Finalmente, a chuva cai e toda a paisagem se dilui. Na estrada continuam a ir e a vir pessoas, cabras e mangas. Não se consegue ouvir o rádio e para falar é preciso falar mais alto. Quinho bebeu mais um copo de água gelada e rezou. Rezava várias vezes por dia. 

Veio a hora do almoço, os homens saíram. Quinho não se apercebeu de quanto tempo passou, nem quanta chuva caiu, nem quanto tempo ficou na Mesquita, até que chegou à oficina. A chuva tinha levado os carros. Sobravam os coutos, as peças e o óleo. O muro e o telheiro estavam cobertos de preto. Os homens voltaram - os carros tinham sido engolidos pela terra, pensaram. O cheiro que cobria aquele espaço elevou-se. Tinha acontecido uma magia, evidentemente, negra!

Chamaram o curandeiro que também tem a barraca dos telemóveis. Talvez fosse caso de se chamar a vidente, sugeriu um homem. E dois gatos. Porque dois gatos conseguem perseguir os espíritos, enquanto um distrai o outro investe e agarra-os pelas costas. 

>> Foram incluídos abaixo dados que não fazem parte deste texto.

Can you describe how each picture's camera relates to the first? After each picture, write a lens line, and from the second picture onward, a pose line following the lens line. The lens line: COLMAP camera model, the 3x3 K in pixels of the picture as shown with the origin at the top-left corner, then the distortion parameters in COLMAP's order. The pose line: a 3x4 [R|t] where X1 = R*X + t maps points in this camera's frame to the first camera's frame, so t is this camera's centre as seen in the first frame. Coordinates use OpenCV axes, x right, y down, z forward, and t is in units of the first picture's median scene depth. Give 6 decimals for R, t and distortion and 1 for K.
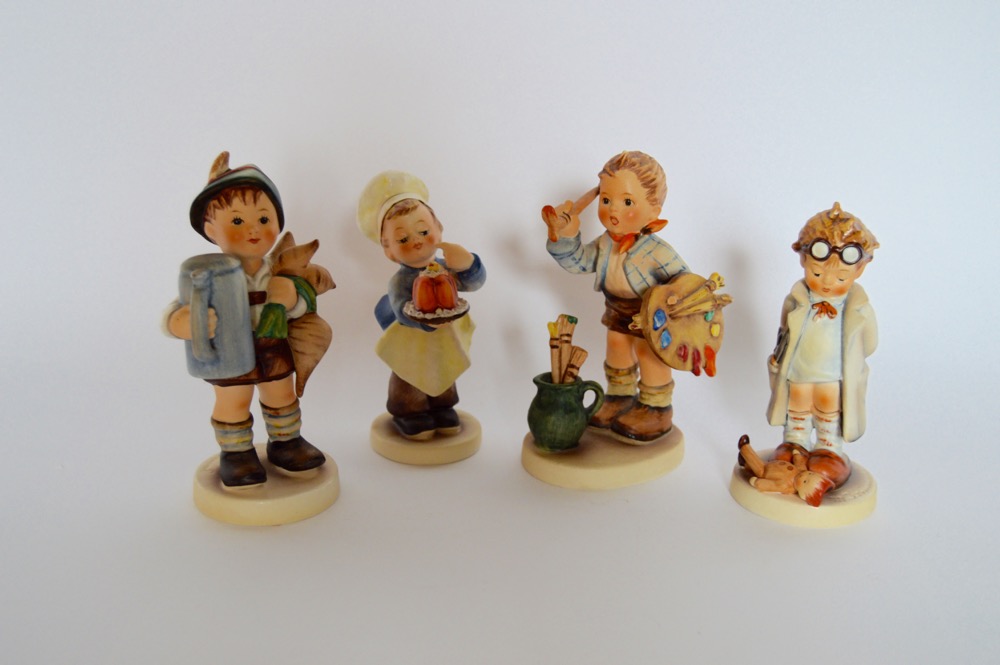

Os carros tinham de aparecer. Era uma questão de encontrar o momento certo para que isso acontecesse. A hipótese de, durante a hora do almoço, alguém ter entrado na oficina e levado os carros, estava fora de questão. Foi um espírito, ou melhor, um espírito com alma de mecânico. Uma alma que tinha inveja do Quinho. Queria ser ela a dona da única e melhor oficina daquele lugar.

Foi então que apareceu Áua, a empregada dos copos de água e dos carimbos. E ela falou. Como estava a tentar ter a carta de condução, foi ela que levou os carros para o barracão, o das sacas de carvão. Assim, a chuva não estragava os carros, mas sobretudo assim ela aproveitou para limpar melhor aquela sujidade e ainda praticar a sua condução. A empregada dos copos de água passou a ser, a partir desse dia, também condutora de automóveis.

Quinho confirmou que conduzia bem e até piscava o carro no momento certo de piscar. 

FIM


Este conto foi inspirado numa viagem que fiz ao Malawi, durante o ano em que vivi em Moçambique. Foi escrito pela primeira vez em 2013. 

O meu Pai embarcou, em Lisboa, a caminho de Angola, no Paquete Quanza no dia 5 Fevereiro 1968, levou 17 dias até chegar a Luanda e daí seguiu para Bela Vista. Voltou a Portugal no dia 26 Abril 1970. Nesse outono conheceu a minha Mãe, em Lisboa. E casaram um ano depois em Dezembro de 1971. Em Angola, na Guerra, ele era responsável pelas viaturas, entre grandes camiões e jipes, da sua Companhia. Era o chefe da oficina e dos mecânicos. 

No meu ano em Moçambique, entre 2010 e 2011, fiz várias viagens e tivemos de ir a algumas oficinas com o carro - uma pickup Toyota Hillux. Sempre que entrava numa dessas oficinas ficava fascinada com aquele caos e lembrava-me sempre do meu Pai. As minhas idas às oficinas, e a paixão do meu Pai pelos carros e pela condução, que passou para mim, inspiraram-me a imaginar este conto. 

Faz hoje um ano que o Xicá partiu. Nunca leu este conto. Penso nele todos os dias, e não é por isso que sinto menos saudades. Pelo contrário.